==== AVAILABLE DATA
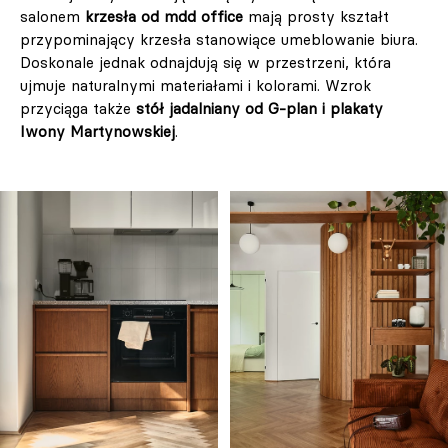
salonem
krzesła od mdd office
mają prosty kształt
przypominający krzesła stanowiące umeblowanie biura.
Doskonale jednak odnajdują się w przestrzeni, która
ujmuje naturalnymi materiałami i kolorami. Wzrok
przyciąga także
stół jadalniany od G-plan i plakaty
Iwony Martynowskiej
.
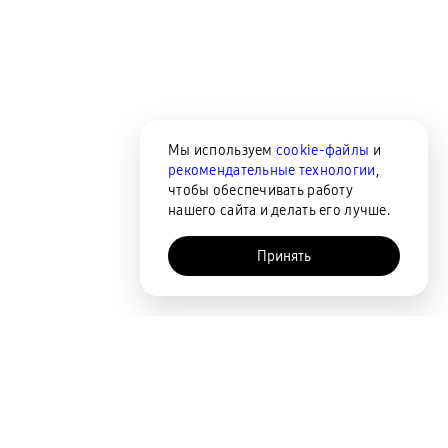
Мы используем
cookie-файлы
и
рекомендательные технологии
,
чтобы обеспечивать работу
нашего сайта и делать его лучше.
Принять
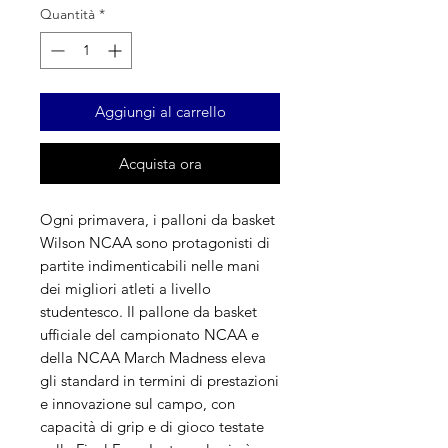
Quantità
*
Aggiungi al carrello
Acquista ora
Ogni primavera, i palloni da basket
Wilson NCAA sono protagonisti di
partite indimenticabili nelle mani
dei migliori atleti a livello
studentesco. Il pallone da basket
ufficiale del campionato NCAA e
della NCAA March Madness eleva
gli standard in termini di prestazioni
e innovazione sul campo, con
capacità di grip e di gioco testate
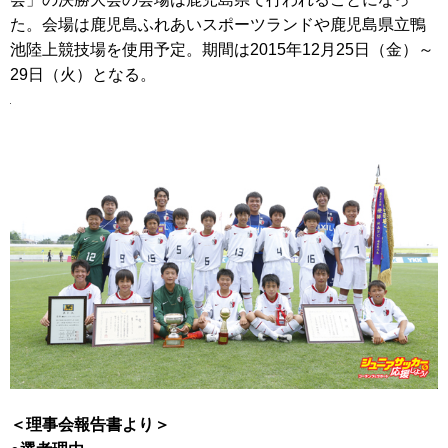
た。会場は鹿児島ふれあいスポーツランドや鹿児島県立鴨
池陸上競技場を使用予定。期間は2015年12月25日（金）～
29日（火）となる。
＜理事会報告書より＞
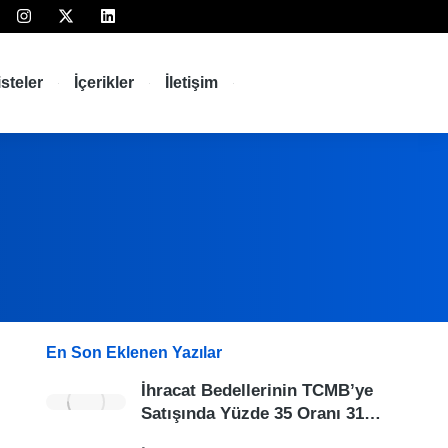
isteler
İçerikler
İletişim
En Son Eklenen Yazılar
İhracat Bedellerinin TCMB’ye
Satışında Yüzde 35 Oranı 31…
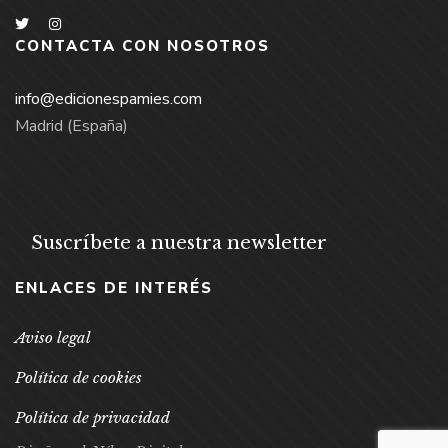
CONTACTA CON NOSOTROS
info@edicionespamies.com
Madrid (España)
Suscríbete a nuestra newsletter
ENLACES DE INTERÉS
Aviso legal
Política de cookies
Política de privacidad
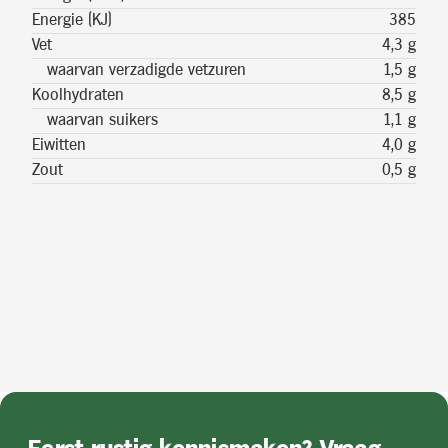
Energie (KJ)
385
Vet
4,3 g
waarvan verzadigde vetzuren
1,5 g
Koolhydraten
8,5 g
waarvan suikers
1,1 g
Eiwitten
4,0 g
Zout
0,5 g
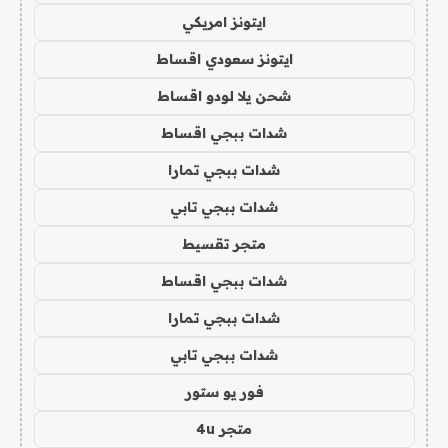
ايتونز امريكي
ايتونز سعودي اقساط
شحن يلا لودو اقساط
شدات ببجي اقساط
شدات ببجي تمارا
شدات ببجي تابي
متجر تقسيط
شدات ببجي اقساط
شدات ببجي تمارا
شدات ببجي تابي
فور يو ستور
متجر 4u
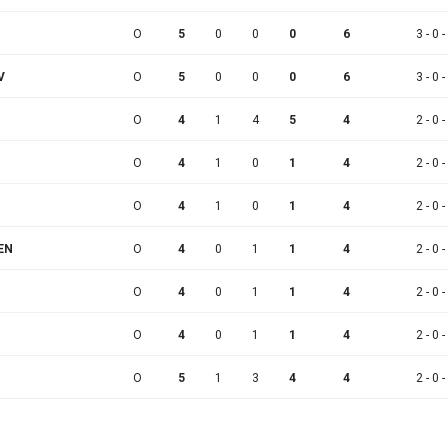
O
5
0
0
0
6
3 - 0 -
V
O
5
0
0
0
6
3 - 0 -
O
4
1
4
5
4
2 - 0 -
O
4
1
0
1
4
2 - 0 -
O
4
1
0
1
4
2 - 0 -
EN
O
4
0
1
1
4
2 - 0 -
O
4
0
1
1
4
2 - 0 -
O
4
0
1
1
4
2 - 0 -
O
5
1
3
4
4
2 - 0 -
========
==== AVAILABLE DATA
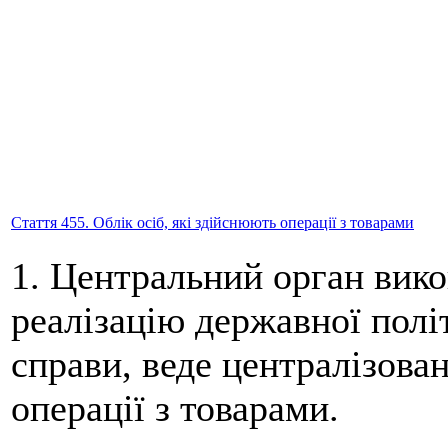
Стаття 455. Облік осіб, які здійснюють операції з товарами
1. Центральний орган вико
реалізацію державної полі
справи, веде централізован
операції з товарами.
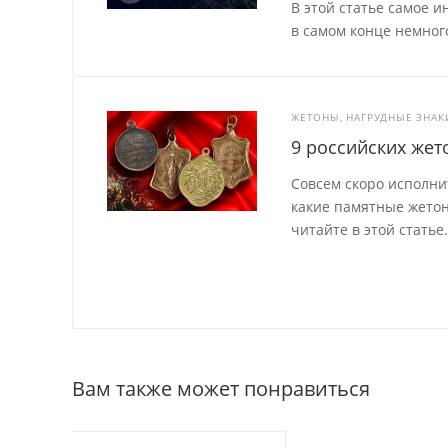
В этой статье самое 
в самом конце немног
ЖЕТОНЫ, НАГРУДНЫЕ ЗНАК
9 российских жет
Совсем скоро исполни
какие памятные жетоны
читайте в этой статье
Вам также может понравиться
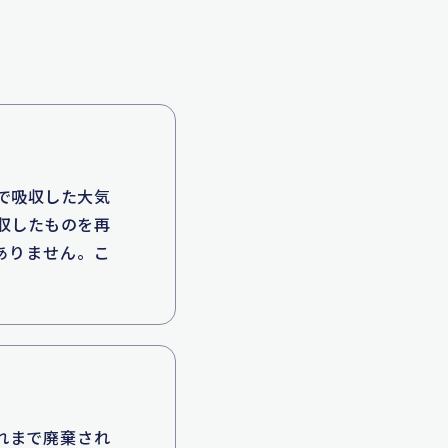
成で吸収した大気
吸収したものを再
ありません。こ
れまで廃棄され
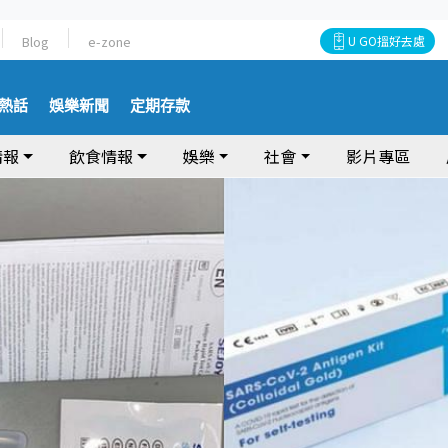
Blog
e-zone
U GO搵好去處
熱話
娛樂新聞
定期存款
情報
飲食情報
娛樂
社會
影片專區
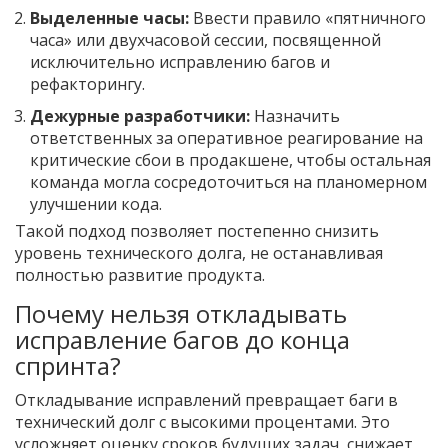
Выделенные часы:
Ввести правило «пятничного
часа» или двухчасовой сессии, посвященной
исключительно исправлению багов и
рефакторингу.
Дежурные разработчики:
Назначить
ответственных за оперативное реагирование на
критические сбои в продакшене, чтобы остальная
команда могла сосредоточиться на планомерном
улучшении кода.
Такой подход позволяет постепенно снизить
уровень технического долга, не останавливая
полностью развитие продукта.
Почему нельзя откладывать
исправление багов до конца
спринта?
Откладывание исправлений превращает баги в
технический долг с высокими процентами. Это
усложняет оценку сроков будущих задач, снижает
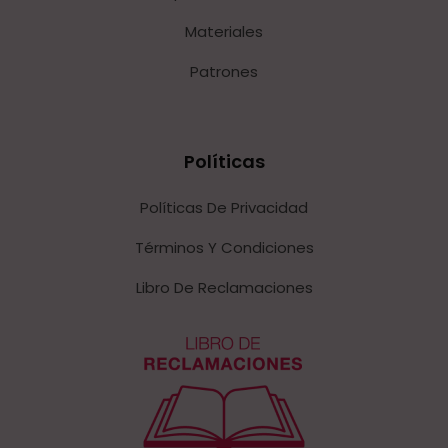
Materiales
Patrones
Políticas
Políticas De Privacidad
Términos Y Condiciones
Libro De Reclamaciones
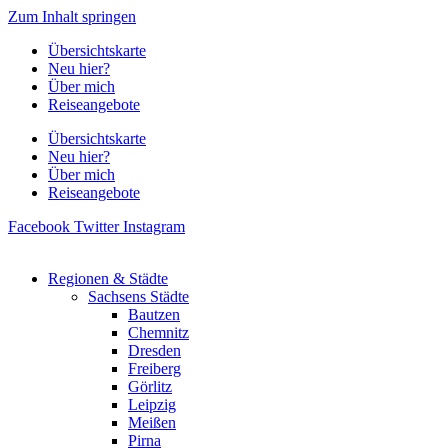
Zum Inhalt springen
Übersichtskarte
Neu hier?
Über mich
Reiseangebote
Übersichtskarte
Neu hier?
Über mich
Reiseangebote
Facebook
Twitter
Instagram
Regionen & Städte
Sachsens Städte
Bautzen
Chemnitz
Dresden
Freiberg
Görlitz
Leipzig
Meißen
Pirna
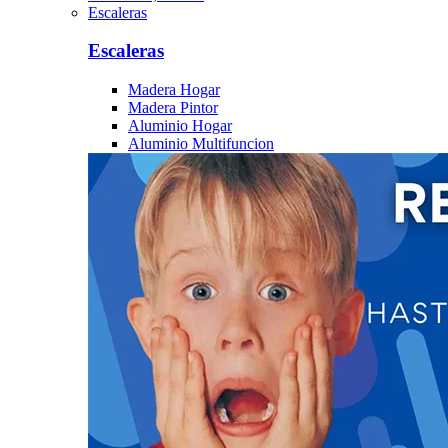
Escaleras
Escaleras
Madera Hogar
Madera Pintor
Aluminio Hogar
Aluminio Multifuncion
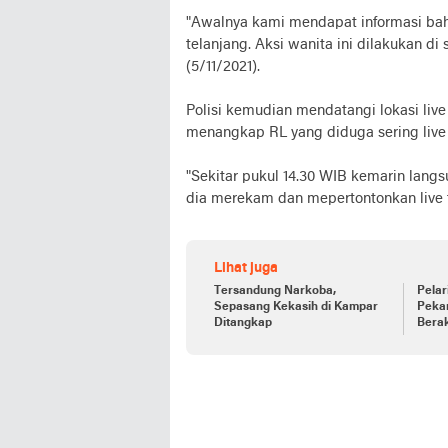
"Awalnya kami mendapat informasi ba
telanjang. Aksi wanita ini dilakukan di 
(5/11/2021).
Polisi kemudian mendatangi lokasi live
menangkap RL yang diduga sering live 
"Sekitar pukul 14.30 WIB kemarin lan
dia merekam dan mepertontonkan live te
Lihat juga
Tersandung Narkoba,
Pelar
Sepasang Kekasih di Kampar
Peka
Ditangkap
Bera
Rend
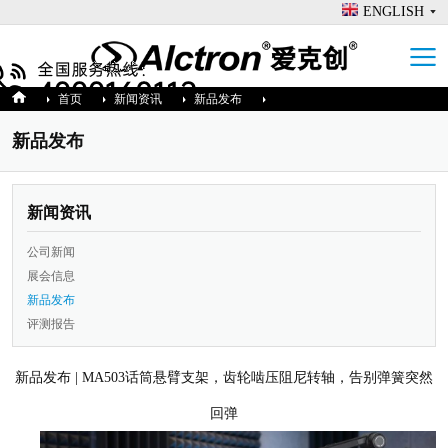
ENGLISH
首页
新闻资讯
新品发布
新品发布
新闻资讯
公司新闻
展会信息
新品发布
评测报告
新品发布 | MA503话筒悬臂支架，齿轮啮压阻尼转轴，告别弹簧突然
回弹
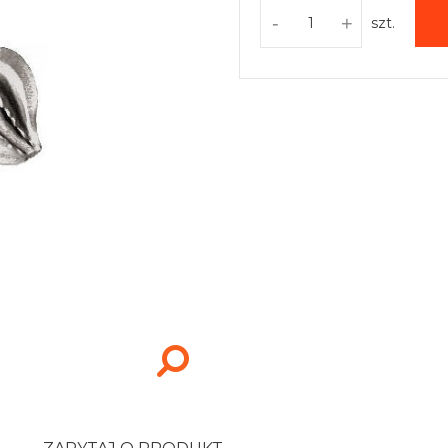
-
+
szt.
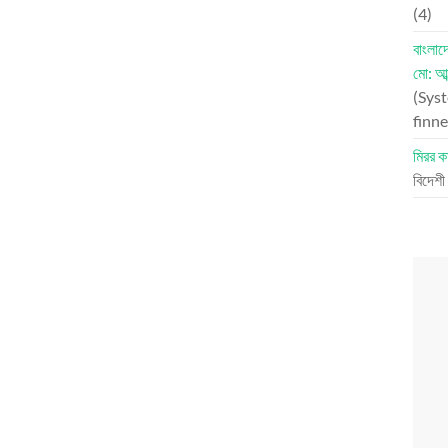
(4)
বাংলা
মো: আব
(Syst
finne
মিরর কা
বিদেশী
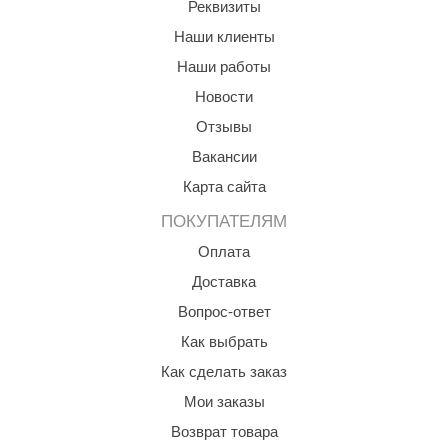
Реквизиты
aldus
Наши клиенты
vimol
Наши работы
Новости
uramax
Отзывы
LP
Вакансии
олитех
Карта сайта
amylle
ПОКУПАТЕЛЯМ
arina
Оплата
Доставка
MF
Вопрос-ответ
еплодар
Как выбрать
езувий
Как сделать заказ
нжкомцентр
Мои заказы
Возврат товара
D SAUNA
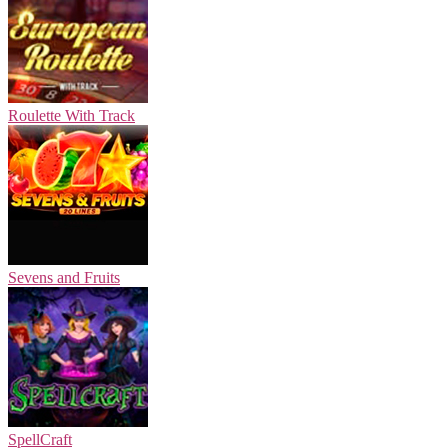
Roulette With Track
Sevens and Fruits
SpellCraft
========
==== AVAILABLE DATA
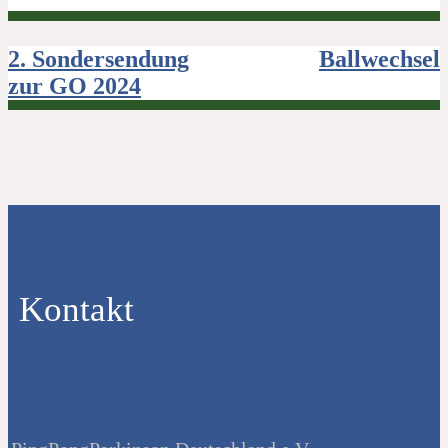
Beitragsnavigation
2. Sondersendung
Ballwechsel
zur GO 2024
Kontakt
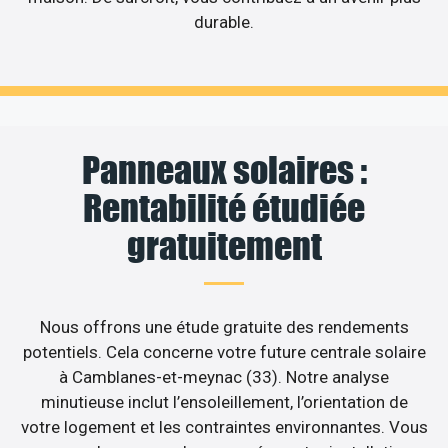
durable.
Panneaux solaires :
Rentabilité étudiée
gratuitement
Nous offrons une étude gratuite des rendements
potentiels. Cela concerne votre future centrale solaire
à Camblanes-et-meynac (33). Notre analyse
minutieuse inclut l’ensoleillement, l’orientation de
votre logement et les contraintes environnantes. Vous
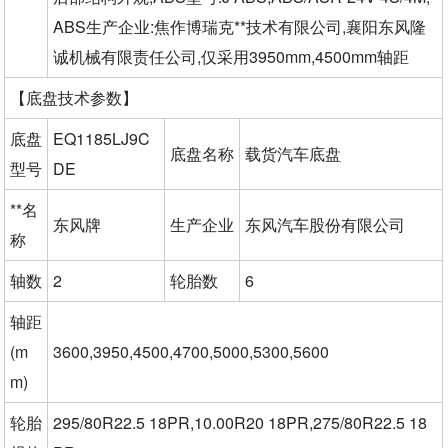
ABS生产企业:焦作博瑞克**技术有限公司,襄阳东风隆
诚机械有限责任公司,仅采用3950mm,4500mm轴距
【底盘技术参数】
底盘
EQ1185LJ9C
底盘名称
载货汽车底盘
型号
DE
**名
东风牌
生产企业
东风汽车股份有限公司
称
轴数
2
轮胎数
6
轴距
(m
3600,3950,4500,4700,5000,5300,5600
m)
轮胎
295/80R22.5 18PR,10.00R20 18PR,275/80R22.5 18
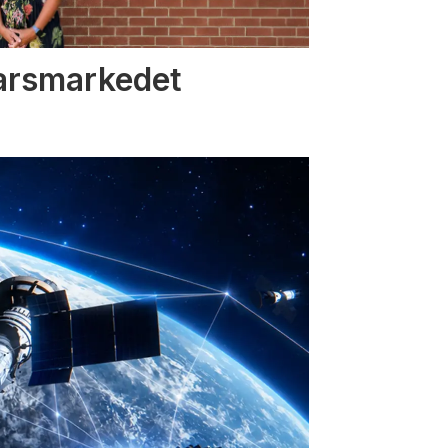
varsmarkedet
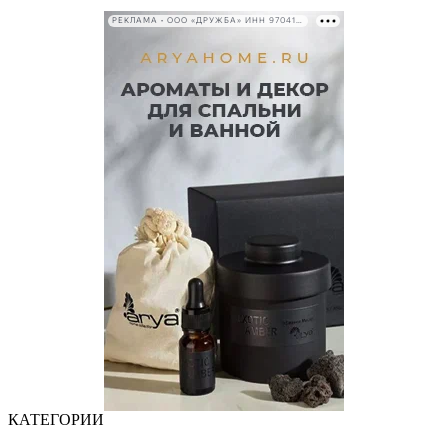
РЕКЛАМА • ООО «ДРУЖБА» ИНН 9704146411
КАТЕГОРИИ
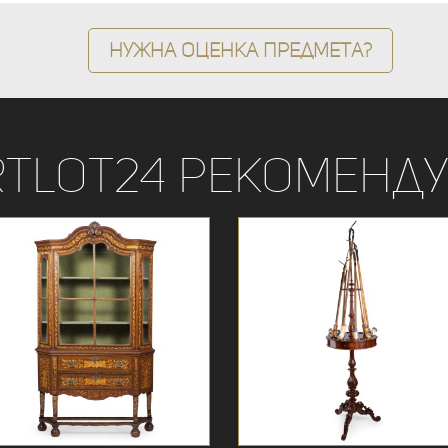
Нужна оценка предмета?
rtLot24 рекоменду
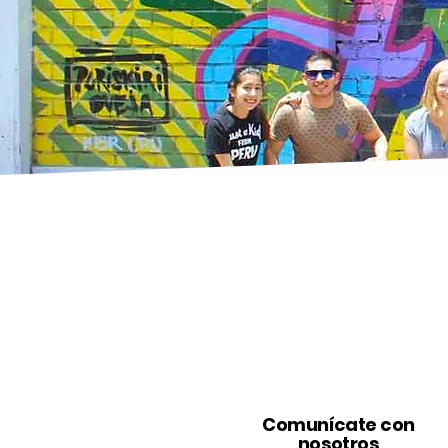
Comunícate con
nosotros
========
* ACTION ITEM
From the records, determine the number of lines holding the word "Aluminio", and state that number only.

* TASK RESPONSE
2